What is MCP (Model Context Protocol)?

MCP, or Model Context Protocol, is the connection layer that lets Claude reach into real business tools like Gmail, Postgres, Stripe, Telegram, and the file system to actually perform actions — not just describe them. Instead of drafting an email you then send, Claude sends it. Instead of suggesting a database query, it runs it. MCP is effectively the wire between Claude and your business systems.

What are Claude Skills and how do they work?

A Claude Skill is a reusable instruction file — a focused playbook Claude loads on demand when a task matches. Instead of pasting a 2,000-word system prompt every time, you write the logic once, save it as a Skill file, and Claude pulls it in automatically. In one client setup, four Skills replaced roughly 1,200 lines of prompt boilerplate while producing the same output.
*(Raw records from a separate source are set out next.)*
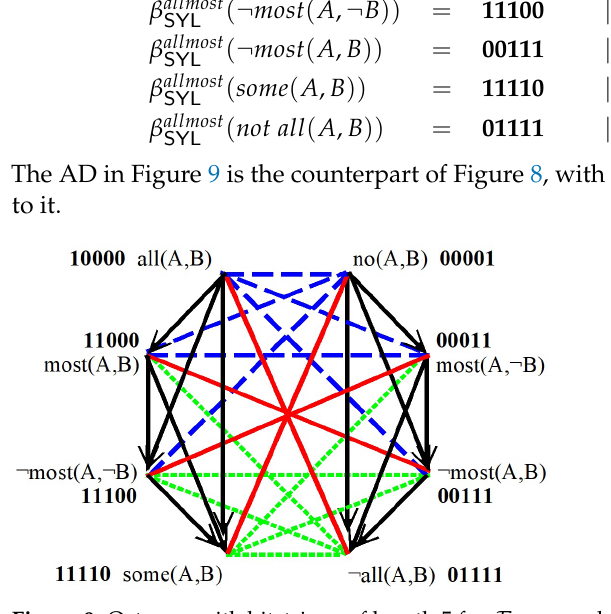
Figure 9. Octagon with bitstrings of length 5 for F allmost , relative to SYL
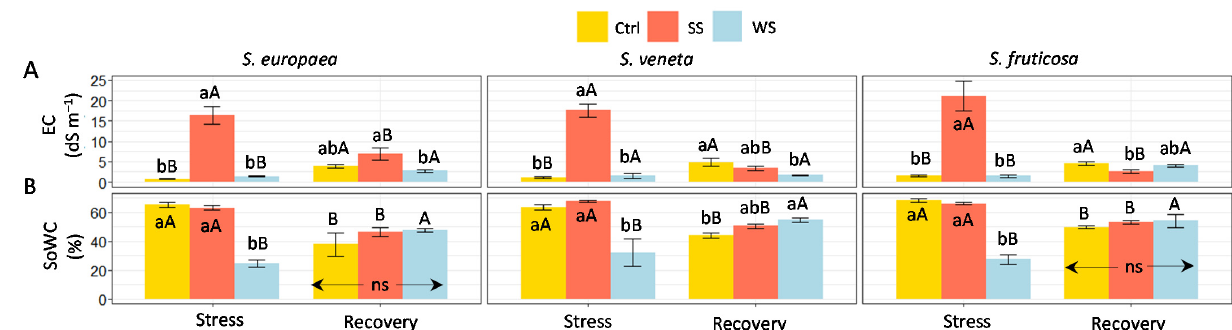
Figure 1. Effect of 30 days of stress treatments (Stress), followed by watering with non-saline water for 15 days (Recovery) on ( A ) Substrate electrical conductivity (soil EC) and ( B ) water content (soil WC). Ctrl, control; SS, salt stress (watering with 700 mM NaCl); WS, water stress (complete withholding of irrigation). For each species and sampling (Stress or Recovery), different lowercase letters over the bars indicate significant differences between treatments (Ctrl, SS, and WS) at p ≤ 0.05. Different uppercase letters indicate significant differences between the two sampling times (Stress and Recovery) for each species and treatment, at p ≤ 0.05. Vertical bars indicate standard error ( n = 4). ns: non-significant.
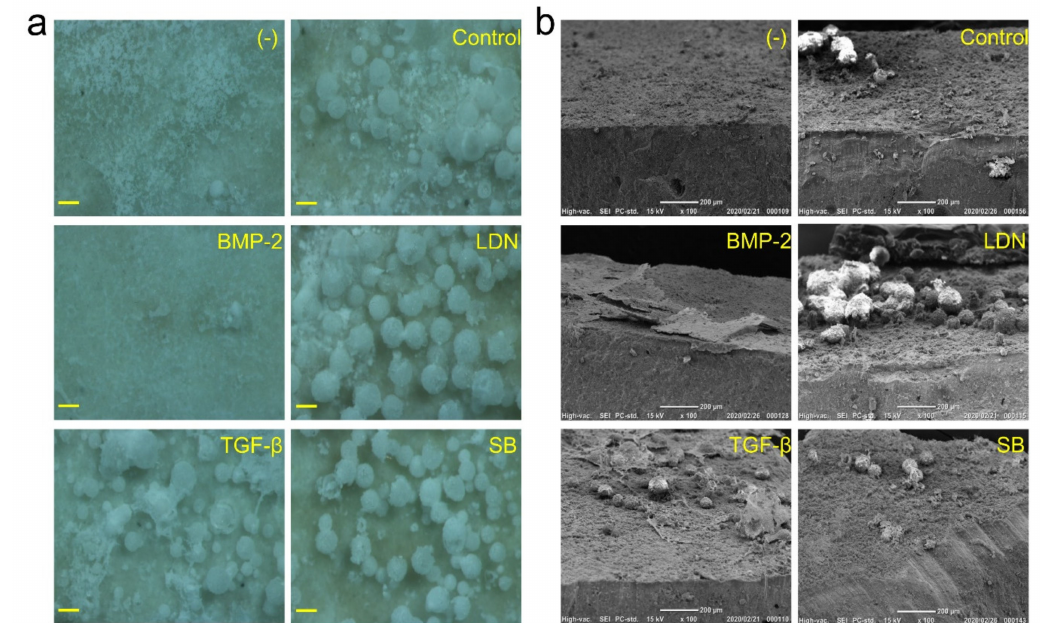
Figure 8. Morphological analysis of mineralized precipitates formed on MTA disks. ( a ) Stereomicroscope image and ( b ) SEM photograph of the surface of the MTA disk on Day 14 cultured with standard medium (-) or growth medium in the absence (control) or presence of rhBMP-2 (BMP-2), LDN-193189 (LDN), rhTGF- β 1 (TGF- β ) or SB-431542 (SB). (magnification: 100 × ; scale bar: 100 µ m for stereomicroscope image and 200 µ m for SEM).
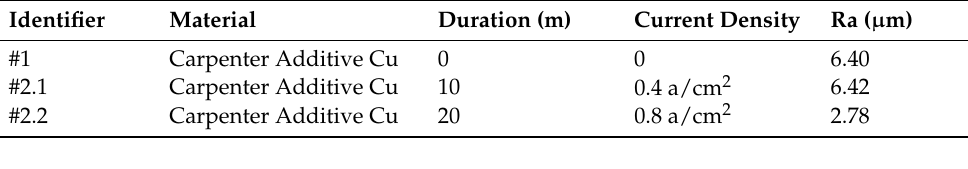
Table 7. Surface roughness of L-PBF as built and electropolished copper.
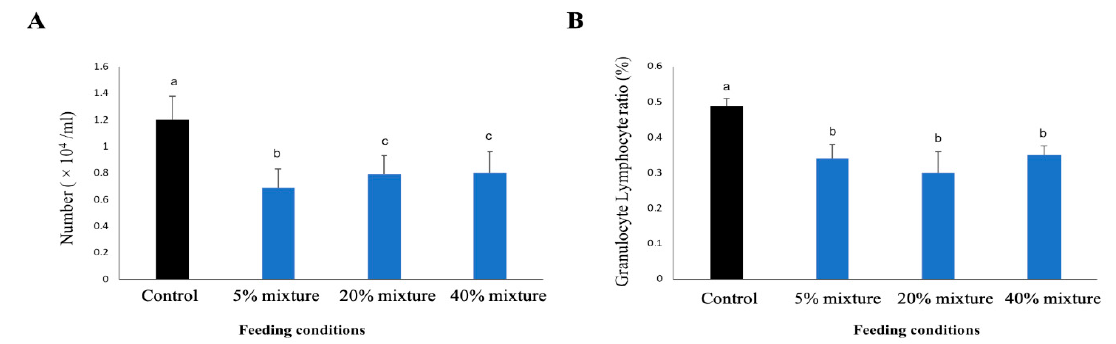
Figure 7. White bold Cell (WBC) count ( A ) and the ratio of granulocyte and lymphocyte ( B ) in the peripheral of study pigs at 17 weeks of their age. Results presented are the mean ± SD of three independent experiments. Different letters upon the bar indicate significant difference at 5% ( p < 0.05) while same letters indicate no significance difference when compared two bars.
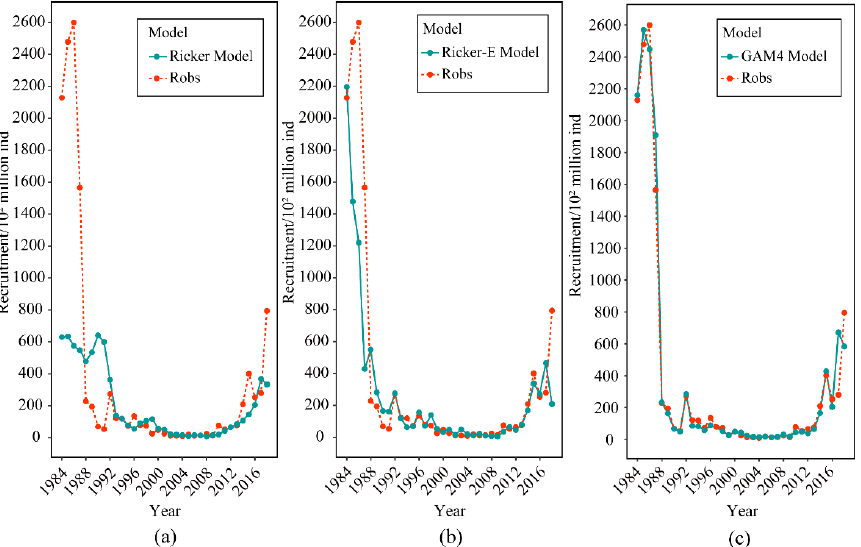
Figure 9. Comparing the optimal model predicted value to the observed value fit. The Robs represents the observed value of the recruitment (red line), and the ( a ) Ricker model, ( b ) Ricker-E model, and ( c ) GAM4 represent the predicted value of each optimal model (green line),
Why does combining MCP and Skills matter for small businesses?

Small businesses typically lose two to four hours daily to email triage, invoice generation, and lead follow-up because tools don't talk to each other. ChatGPT and browser-based Claude draft text but can't move data between systems. MCP closes that gap by connecting Claude to real tools, and Skills make the workflows repeatable instead of one-off prompts that break.

How do I set up multiple MCP servers with Claude?

You point Claude Desktop or Claude Code at each server's binary using a single JSON config file. Each MCP server runs locally or on a small home server — a typical setup uses six servers (Gmail, Postgres, Filesystem, Telegram, Stripe, and custom servers) running on a roughly 400-euro mini PC. There's no cloud bill or per-seat SaaS cost involved.

How much time can Skills save on repetitive tasks like invoicing?

In one real example, generating a VAT-compliant invoice took about eight minutes per invoice using a giant brittle system prompt covering customer records, tax rules, templates, and e-invoicing specs. After moving the logic to a Skill file of roughly 90 lines of structured instructions, invoice generation dropped to 40 seconds end-to-end with the same compliant output and zero manual review for standard cases.